ミッドナイト・エクスプレス

1978年作品
監督 アラン・パーカー 出演 ブラッド・デイヴィス、ジョン・ハート
(あらすじ)
1970年のトルコ。アメリカ人旅行者のビリー・ヘイズ(ブラッド・デイヴィス)は、観光中に手に入れた2kgのハシシを服の下に隠して空港から出国しようとするが、爆弾テロの警備に当たっていた警察に逮捕され、刑務所に送られてしまう。当時のトルコでは、海外へのヘロイン密輸が大きな国際問題になっており、麻薬犯罪の撲滅に毅然とした姿勢を示したい検察側は、裁判でビリーに終身刑を求刑する….


ダウンタウン物語(1976年)」の翌々年に公開されたアラン・パーカー出世作

アメリカ人のビリーにしてみれば、ハシシの不法所持くらい大した事ではないと考えていたんだろうが、言葉や価値観の異なる異国の地での裁判は、彼にとって悪夢のような非現実感の中で進んでいき、結局、彼には懲役4年2月の実刑判決が下される。

しかし、彼自身も悪いことをしたという自覚はあるので、この“現実”に関しては必死になって受け入れようとするのだが、出所まで残すところあと53日となったときに訪れる第二の悲劇は正に致命的。
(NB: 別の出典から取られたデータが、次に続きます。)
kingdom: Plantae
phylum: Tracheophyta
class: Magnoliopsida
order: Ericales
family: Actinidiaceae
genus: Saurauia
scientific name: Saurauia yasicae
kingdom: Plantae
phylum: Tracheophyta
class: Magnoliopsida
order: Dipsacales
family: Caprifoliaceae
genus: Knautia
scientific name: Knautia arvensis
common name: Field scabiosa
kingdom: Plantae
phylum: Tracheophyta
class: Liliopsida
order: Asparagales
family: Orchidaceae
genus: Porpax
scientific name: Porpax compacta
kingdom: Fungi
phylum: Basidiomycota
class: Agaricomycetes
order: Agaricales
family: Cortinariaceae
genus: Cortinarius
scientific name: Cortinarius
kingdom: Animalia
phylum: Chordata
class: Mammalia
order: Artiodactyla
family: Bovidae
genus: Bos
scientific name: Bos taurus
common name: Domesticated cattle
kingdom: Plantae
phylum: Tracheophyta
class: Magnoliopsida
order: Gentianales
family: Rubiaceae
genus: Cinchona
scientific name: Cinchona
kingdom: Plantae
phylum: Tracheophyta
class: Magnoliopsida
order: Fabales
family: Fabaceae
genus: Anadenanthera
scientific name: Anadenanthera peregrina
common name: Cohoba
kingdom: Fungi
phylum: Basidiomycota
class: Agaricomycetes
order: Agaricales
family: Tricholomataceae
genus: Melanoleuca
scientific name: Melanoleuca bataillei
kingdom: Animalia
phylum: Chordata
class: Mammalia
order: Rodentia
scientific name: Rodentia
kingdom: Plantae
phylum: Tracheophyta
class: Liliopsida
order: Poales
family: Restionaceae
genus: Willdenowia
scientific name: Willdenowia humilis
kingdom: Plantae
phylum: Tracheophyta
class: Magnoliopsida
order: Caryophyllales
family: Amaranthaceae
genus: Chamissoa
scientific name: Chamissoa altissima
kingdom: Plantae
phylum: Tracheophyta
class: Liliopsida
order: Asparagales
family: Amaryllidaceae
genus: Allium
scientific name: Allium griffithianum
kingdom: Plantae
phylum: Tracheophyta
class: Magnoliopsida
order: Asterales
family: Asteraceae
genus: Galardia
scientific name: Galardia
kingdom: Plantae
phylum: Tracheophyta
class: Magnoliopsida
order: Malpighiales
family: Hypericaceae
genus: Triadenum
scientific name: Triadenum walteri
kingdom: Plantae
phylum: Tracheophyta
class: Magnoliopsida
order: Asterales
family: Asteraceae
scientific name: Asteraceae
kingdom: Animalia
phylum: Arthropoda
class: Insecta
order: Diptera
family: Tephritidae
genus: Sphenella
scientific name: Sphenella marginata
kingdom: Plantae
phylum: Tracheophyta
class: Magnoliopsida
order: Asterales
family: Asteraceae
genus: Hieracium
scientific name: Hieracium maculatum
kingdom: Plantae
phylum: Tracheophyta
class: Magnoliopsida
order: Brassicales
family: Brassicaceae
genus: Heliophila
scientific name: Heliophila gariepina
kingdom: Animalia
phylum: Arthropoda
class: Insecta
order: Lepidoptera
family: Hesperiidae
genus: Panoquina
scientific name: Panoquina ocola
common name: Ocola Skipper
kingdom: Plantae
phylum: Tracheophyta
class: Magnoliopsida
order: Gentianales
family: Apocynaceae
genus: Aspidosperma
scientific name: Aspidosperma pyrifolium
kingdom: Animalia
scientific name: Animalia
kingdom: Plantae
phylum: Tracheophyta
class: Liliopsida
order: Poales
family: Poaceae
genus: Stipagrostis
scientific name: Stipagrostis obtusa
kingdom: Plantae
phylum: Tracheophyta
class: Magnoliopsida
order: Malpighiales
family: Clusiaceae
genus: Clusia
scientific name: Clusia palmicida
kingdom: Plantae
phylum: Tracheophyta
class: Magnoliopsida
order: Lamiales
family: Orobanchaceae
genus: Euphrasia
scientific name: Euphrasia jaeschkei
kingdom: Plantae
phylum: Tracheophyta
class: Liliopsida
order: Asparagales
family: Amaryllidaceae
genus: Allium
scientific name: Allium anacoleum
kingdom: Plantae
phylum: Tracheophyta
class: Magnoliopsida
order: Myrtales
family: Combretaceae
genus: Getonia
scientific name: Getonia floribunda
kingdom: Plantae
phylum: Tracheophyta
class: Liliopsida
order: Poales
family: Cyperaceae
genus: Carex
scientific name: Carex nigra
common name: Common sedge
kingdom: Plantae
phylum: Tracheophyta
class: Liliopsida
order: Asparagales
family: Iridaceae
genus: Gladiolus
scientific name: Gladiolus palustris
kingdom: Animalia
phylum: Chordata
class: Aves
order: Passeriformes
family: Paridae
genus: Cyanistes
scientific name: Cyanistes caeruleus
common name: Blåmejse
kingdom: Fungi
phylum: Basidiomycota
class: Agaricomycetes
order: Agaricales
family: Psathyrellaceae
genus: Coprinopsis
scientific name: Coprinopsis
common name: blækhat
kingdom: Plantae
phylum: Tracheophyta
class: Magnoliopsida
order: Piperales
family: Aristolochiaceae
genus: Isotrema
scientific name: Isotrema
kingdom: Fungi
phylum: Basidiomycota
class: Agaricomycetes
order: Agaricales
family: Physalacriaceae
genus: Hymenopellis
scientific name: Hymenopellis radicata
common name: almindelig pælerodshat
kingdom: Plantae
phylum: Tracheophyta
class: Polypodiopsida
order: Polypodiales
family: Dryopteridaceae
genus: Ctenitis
絶望した彼は遂に脱獄を決意することになるが、原題でもあるこの“ミッドナイト・エクスプレス”という言葉は、脱獄を意味する囚人たちの隠語らしい。

まあ、“ある犯罪に対してどの程度の刑を科すべきか”という問題はなかなか難しく、異なった歴史を有する国の間でバラつきがあるのは(ある程度?)仕方が無いのだろう。本作が、ビリーの行為を正当化するため、“刑が重過ぎる”という理由以外に、“一度確定した刑が覆される”という別の理由を用意したのもおそらくそのせいであり、仮に最初の裁判で求刑どおり終身刑の判決が下されていたら、全く別の話になっていたのかもしれない。

実をいうと、本作は前に一度見たことがあり、先日の麻薬を密輸して捕まった日本人が中国で死刑になったというニュースを知って(あやふやになっていた本作の記憶を新たにするためにも)見直してみた訳であるが、中国のケースではこの二つ目の理由が存在しないため、単純な比較は出来なかった。

ということで、メッセージ的には少々微妙なところがあるものの、アラン・パーカーの演出の的確さは見事であり、既に完成の域に達していると言って良い。これが監督二作目というのだから、才能のある人はやっぱりちょっと違いますねえ。